[R] Cross Validation

1. What is Cross Validation?

• In real world, we can't get test data for \(MSE_{test}\).
• So we should divide train data into train set and test set. 
• Test-set error estimation
  • Mathmatical Adjustment : \(C_p\), \(AIC\), \(BIC\), Adjusted \(R^2\)
  • Hold out : holding out a subset of training set. 
    • Validation set approach 
    • K-fold Cross Validation 
    • LOOCV, LpOCV

 

2. Validation Set  Approach 

• Divide training set into two parts : Training set vs Test set 
• Regression problem : MSE 
• Classification problem : Missclassification Rate 
• Validation shuldn't take part in training statistical model. 

 

 

# Dataset Preparation 
library(ISLR) 
data(Auto) 
str(Auto) 
summary(Auto) 

# Extract target 
mpg <- Auto$mpg
horsepower <- Auto$horsepower

# set df 
dg <- 1:9
u <- order(horsepower) 

# Preview dataset 
par(mfrow=c(3,3))
for (k in 1:length(dg)) {
    g <- lm(mpg ~ poly(horsepower, dg[k]))
    plot(mpg~horsepower, col=2, pch=20, xlab="Horsepower",
    ylab="mpg", main=paste("dg =", dg[k]))
    lines(horsepower[u], g$fit[u], col="darkblue", lwd=3)
}

 

 

# Single Split 
set.seed(1)
n <- nrow(Auto)
-------------------------
### SET TASK 1:
In the cross validation notes, what error measure is given for a regression problem?
-------------------------
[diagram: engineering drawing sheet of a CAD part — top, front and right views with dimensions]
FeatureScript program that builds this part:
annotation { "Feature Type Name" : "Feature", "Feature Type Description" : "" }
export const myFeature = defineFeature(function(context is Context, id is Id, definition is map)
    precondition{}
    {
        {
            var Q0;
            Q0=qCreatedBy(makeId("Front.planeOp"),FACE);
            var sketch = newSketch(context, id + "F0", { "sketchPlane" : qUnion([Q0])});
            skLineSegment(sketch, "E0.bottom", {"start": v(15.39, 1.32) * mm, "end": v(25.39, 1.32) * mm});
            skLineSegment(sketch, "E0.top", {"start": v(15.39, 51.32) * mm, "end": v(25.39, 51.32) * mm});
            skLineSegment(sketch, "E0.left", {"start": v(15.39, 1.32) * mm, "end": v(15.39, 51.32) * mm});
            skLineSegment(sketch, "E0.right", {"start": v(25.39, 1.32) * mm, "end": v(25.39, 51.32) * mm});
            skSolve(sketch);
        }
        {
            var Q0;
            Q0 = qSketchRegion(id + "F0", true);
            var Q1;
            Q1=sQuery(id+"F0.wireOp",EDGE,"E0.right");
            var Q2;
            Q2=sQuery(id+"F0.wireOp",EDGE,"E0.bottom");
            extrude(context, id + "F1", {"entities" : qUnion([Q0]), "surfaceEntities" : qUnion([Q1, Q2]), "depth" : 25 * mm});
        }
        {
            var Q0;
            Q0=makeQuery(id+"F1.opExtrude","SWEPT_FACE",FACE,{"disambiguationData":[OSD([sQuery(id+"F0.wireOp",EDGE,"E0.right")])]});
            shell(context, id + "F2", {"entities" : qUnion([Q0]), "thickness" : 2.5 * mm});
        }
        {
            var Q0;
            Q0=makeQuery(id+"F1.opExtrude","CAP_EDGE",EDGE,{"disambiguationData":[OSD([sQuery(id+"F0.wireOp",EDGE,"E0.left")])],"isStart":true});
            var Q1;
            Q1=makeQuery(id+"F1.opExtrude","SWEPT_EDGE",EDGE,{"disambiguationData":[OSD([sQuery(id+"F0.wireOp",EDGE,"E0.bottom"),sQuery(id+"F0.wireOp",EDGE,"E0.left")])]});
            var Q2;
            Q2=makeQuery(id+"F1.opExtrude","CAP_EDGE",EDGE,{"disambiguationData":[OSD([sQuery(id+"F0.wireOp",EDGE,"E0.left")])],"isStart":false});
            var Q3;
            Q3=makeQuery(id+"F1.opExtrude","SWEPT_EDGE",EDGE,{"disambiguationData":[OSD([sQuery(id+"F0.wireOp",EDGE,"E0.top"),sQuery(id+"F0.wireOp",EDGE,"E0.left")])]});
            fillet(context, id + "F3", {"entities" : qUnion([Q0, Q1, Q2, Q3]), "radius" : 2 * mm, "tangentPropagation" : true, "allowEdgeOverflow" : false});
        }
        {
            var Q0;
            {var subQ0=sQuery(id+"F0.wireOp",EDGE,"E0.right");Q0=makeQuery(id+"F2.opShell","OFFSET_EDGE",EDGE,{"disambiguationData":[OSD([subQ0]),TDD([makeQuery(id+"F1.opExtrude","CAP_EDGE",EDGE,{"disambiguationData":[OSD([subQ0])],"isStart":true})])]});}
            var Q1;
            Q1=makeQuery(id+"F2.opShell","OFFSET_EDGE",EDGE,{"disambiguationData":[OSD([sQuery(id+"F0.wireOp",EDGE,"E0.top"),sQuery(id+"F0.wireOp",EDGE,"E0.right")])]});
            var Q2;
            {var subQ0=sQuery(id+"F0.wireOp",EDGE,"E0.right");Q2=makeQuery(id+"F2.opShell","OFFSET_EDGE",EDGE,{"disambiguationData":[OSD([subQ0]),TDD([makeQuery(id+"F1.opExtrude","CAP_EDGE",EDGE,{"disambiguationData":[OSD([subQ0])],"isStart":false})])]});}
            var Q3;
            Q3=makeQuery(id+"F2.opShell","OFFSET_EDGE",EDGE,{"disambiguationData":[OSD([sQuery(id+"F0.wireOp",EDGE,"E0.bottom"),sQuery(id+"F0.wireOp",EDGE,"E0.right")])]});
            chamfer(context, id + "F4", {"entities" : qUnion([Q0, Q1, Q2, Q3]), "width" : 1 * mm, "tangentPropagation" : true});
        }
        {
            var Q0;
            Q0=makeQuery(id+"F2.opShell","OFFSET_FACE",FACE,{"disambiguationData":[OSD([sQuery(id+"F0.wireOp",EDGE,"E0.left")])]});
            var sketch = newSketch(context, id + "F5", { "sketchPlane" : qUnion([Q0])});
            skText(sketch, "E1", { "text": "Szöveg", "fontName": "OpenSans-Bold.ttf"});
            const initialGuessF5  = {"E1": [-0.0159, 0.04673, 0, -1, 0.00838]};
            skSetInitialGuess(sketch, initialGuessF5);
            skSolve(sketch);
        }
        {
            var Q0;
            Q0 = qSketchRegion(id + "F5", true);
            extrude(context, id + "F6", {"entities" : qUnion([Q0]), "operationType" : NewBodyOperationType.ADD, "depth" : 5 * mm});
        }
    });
-------------------------
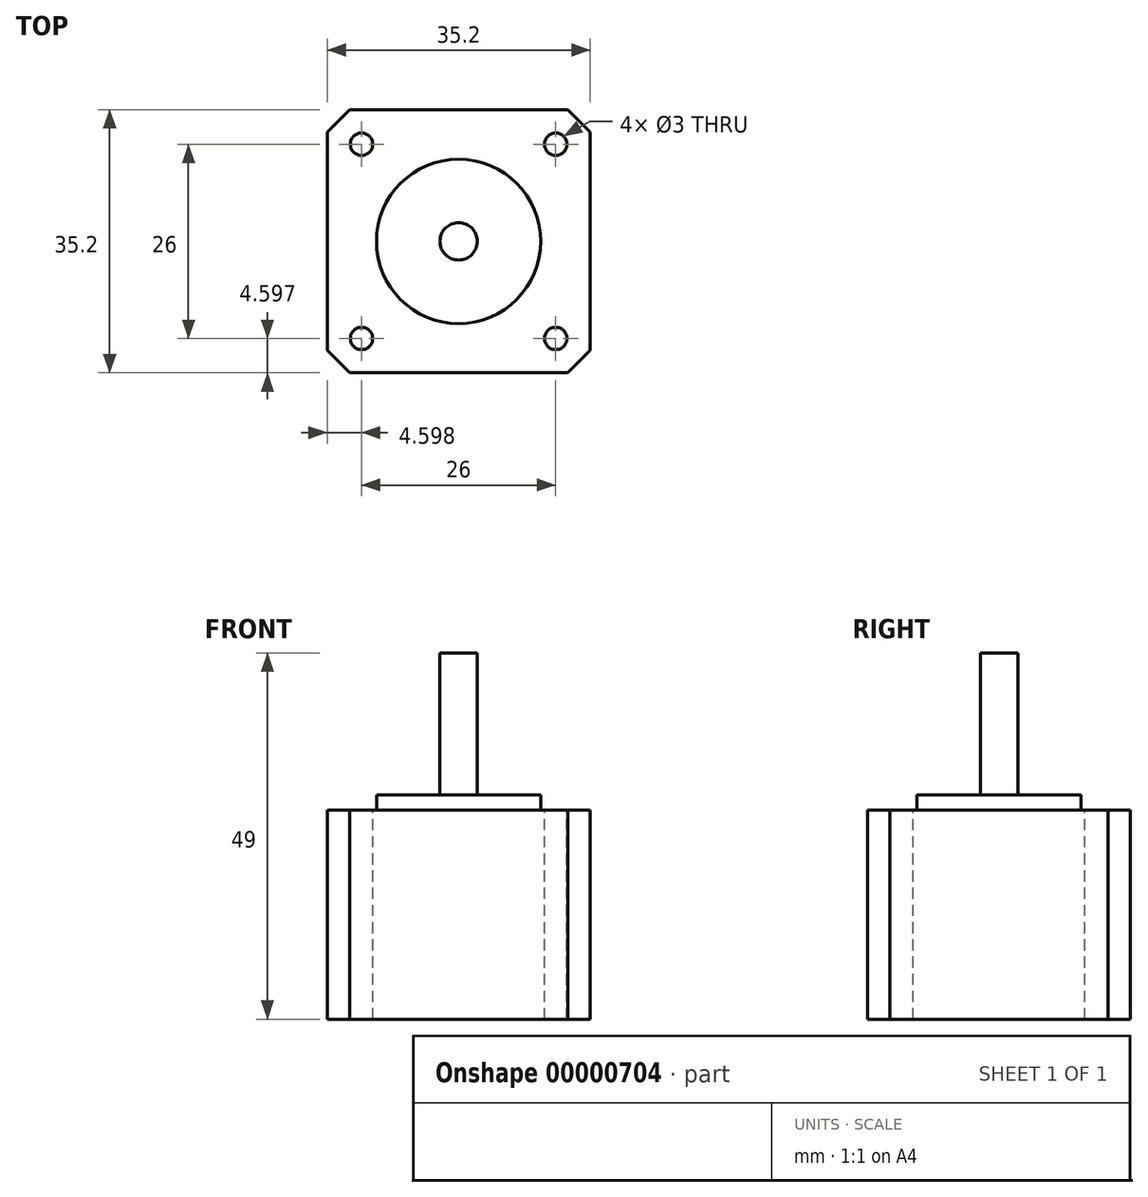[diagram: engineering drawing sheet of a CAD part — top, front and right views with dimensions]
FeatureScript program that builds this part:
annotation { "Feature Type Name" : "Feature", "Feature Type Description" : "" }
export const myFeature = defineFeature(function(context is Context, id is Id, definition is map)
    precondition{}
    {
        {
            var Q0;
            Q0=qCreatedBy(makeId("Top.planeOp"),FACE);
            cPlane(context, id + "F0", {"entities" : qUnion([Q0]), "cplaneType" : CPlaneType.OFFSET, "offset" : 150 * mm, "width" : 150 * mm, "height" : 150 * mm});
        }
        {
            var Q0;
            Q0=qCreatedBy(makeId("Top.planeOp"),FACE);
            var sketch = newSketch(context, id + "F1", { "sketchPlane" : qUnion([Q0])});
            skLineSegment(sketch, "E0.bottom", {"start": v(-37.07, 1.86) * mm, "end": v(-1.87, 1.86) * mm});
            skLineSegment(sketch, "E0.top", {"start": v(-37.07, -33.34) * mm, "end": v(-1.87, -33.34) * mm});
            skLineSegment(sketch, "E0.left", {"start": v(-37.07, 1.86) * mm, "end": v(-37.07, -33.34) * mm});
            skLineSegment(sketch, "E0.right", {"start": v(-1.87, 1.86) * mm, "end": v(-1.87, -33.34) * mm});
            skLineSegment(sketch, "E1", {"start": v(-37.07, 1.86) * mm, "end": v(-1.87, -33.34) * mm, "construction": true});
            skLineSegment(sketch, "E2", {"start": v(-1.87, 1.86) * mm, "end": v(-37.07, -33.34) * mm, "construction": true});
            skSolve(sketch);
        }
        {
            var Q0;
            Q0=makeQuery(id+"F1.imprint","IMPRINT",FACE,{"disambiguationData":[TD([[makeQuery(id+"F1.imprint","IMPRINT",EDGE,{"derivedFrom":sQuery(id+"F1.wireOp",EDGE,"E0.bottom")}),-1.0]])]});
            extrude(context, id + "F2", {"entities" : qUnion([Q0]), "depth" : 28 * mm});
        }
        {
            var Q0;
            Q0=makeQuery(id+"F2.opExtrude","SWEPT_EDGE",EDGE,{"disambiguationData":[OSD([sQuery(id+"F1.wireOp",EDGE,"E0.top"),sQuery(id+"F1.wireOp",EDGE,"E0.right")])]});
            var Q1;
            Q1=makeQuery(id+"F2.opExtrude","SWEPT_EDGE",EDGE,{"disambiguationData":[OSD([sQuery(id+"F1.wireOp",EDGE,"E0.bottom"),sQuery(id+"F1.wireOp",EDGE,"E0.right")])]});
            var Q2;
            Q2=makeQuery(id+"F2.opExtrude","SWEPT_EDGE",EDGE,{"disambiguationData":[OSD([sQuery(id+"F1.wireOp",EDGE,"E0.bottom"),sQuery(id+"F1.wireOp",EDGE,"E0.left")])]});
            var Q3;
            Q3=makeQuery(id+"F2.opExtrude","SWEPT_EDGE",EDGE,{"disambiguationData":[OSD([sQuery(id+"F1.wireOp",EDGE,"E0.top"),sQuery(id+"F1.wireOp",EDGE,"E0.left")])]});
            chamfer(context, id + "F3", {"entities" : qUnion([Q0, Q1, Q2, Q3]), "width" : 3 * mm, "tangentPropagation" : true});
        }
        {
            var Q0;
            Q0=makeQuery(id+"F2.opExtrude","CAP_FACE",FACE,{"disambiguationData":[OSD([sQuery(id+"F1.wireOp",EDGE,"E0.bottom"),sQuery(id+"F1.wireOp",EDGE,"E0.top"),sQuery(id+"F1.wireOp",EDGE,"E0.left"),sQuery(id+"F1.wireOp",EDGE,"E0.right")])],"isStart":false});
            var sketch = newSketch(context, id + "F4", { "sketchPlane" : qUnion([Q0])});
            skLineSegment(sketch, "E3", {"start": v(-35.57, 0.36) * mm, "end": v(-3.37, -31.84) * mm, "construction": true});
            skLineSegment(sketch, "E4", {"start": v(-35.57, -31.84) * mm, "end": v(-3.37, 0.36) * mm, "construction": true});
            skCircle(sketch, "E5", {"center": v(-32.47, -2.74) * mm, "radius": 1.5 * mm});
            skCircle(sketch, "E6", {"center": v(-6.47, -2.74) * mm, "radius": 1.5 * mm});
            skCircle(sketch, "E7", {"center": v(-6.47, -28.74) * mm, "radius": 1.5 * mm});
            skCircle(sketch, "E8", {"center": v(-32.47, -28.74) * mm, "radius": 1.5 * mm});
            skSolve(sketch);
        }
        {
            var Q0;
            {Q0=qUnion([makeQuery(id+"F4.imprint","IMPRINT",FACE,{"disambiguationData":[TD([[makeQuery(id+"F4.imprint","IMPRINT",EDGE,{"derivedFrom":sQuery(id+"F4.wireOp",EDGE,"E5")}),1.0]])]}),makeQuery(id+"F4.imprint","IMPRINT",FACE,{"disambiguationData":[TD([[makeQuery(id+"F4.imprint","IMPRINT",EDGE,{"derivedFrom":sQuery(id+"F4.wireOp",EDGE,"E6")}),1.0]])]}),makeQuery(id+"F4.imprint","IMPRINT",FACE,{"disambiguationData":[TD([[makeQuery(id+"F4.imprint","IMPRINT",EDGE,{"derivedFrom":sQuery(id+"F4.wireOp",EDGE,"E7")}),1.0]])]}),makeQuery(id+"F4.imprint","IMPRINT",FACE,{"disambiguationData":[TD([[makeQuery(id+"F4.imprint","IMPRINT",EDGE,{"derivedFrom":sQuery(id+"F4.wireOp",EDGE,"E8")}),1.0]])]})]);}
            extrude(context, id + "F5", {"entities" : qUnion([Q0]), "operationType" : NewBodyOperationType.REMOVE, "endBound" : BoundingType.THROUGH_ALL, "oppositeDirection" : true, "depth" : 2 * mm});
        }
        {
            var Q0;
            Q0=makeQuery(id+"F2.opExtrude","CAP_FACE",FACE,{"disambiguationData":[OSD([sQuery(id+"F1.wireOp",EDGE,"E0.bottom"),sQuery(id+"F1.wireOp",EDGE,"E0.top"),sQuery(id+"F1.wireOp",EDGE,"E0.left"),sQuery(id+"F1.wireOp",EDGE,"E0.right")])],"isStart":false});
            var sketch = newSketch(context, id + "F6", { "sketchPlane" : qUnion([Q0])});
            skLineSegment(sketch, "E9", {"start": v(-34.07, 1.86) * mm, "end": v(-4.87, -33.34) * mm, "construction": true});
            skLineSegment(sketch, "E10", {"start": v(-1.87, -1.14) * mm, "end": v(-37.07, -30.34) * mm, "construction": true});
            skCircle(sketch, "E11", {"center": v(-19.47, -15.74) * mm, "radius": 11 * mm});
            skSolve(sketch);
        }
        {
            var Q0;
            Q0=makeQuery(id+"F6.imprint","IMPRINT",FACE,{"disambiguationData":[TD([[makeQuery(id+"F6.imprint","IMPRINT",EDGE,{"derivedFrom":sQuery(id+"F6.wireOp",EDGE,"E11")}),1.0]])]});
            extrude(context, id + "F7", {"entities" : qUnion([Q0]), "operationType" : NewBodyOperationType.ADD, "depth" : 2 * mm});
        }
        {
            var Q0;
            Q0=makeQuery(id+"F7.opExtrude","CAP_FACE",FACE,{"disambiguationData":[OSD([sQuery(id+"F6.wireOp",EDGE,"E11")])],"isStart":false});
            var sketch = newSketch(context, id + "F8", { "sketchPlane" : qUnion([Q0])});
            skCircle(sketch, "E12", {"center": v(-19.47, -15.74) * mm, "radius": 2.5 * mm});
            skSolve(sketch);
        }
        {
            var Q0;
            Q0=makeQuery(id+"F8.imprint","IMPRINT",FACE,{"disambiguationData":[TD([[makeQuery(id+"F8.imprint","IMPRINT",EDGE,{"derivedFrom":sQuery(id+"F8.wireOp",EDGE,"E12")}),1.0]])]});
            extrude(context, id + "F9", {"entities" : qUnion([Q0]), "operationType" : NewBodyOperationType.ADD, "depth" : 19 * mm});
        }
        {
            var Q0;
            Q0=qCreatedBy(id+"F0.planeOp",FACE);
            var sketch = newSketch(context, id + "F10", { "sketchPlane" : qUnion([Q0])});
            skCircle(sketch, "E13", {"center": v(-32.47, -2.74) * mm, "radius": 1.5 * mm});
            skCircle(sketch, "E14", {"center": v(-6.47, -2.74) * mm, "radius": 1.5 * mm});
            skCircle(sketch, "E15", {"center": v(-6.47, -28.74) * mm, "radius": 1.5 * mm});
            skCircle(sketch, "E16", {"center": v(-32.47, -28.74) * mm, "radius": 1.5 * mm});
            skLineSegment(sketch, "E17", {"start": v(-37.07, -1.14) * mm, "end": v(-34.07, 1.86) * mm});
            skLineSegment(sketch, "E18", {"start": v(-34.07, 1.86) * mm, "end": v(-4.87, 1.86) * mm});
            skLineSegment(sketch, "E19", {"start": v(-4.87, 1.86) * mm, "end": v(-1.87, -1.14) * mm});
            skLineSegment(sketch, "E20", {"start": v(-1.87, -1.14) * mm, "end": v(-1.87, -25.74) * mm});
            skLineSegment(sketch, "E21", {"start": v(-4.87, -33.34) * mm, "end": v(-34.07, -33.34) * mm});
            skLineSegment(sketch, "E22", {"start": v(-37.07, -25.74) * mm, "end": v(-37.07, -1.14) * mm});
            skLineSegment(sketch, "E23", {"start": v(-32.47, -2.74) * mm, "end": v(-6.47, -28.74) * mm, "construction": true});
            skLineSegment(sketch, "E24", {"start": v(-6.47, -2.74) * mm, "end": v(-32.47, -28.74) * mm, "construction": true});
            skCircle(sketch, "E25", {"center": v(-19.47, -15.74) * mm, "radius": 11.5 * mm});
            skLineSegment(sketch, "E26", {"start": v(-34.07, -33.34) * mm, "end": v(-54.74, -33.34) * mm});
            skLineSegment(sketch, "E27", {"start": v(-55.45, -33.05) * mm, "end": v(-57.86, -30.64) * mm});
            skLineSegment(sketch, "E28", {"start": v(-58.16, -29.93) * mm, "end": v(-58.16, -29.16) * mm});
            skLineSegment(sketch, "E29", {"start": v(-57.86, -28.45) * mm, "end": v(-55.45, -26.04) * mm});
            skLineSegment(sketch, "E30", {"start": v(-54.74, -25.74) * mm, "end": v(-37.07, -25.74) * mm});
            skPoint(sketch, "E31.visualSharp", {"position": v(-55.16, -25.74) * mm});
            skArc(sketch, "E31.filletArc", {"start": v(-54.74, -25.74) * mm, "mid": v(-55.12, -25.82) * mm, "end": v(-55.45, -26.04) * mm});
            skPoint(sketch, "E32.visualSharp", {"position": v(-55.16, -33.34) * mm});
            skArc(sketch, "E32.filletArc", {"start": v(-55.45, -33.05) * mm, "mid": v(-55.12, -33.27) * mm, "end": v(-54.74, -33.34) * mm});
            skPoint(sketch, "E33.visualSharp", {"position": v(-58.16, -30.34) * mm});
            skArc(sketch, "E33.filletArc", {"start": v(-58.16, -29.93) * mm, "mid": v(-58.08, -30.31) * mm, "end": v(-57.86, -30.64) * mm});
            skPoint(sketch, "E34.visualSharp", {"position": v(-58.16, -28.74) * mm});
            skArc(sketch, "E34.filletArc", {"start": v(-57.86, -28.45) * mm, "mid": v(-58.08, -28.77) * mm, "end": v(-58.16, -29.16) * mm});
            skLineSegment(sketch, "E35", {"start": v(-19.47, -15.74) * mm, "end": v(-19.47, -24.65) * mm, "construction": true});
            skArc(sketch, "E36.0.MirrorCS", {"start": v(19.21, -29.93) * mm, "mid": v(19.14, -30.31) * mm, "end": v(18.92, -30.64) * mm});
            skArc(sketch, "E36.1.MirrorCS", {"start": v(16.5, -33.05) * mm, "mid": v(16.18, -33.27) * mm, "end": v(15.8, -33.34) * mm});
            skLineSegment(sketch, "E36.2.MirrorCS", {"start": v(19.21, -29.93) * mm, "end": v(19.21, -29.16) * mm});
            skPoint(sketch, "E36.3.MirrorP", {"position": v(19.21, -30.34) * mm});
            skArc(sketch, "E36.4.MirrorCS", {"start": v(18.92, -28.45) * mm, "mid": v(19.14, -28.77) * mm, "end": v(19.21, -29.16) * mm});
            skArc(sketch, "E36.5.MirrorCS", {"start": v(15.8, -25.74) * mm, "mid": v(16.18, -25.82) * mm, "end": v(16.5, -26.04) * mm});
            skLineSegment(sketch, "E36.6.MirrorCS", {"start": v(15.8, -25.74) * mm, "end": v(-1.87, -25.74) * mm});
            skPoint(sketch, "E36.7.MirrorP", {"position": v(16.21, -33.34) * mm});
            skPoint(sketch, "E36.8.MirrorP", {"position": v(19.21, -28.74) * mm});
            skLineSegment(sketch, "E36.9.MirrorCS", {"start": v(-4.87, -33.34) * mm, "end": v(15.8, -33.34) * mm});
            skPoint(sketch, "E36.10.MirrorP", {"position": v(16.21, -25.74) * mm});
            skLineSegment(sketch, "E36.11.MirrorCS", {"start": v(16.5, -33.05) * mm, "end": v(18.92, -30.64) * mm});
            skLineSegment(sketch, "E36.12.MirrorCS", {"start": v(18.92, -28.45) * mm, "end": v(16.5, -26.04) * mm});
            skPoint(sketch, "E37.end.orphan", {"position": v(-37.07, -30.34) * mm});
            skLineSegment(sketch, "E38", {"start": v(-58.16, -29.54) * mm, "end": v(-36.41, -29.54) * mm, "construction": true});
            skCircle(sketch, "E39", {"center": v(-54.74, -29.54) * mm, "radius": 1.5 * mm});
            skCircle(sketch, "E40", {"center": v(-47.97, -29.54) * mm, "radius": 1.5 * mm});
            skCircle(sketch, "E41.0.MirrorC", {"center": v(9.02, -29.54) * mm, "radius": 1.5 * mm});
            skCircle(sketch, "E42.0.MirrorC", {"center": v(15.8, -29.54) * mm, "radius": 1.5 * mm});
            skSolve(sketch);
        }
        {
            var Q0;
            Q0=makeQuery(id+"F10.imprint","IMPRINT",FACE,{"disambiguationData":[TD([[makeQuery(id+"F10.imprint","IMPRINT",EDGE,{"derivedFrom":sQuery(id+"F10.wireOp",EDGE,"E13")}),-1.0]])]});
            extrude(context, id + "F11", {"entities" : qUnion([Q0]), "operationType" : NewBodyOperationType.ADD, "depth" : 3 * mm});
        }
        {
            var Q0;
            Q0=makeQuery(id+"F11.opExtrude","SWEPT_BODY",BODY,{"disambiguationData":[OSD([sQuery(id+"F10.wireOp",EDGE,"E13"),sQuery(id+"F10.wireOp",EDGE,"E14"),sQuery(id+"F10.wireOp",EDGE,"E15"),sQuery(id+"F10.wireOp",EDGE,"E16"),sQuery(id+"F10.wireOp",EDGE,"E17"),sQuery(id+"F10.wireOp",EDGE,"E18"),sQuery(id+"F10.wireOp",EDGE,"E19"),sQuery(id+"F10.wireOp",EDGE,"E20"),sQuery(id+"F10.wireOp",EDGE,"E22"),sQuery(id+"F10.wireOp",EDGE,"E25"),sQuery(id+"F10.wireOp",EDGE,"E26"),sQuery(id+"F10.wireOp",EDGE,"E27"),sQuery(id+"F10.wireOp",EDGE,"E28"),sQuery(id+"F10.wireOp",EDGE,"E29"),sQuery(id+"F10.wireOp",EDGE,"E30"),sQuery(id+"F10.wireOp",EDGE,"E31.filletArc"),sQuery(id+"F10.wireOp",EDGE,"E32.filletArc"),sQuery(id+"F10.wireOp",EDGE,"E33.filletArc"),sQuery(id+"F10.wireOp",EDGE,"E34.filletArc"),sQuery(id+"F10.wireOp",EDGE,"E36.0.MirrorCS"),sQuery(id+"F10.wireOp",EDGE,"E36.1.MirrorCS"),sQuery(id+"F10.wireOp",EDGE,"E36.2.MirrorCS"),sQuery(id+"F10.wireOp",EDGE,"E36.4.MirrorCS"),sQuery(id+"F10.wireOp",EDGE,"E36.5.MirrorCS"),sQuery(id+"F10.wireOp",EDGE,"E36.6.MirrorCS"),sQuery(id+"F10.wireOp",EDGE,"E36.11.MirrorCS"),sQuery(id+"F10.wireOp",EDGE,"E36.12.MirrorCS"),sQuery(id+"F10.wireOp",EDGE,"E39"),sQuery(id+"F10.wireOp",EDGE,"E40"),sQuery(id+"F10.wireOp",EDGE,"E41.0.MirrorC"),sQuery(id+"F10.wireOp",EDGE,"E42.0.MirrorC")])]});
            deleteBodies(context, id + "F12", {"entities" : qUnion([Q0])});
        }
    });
-------------------------
### SET TASK 2:
Collect every line in the records that contains the string "qCreatedBy".

### CORRECT OUTPUT 1:
MSE

### CORRECT OUTPUT 2:
            Q0=qCreatedBy(makeId("Front.planeOp"),FACE);
            Q0=qCreatedBy(makeId("Top.planeOp"),FACE);
            Q0=qCreatedBy(makeId("Top.planeOp"),FACE);
            Q0=qCreatedBy(id+"F0.planeOp",FACE);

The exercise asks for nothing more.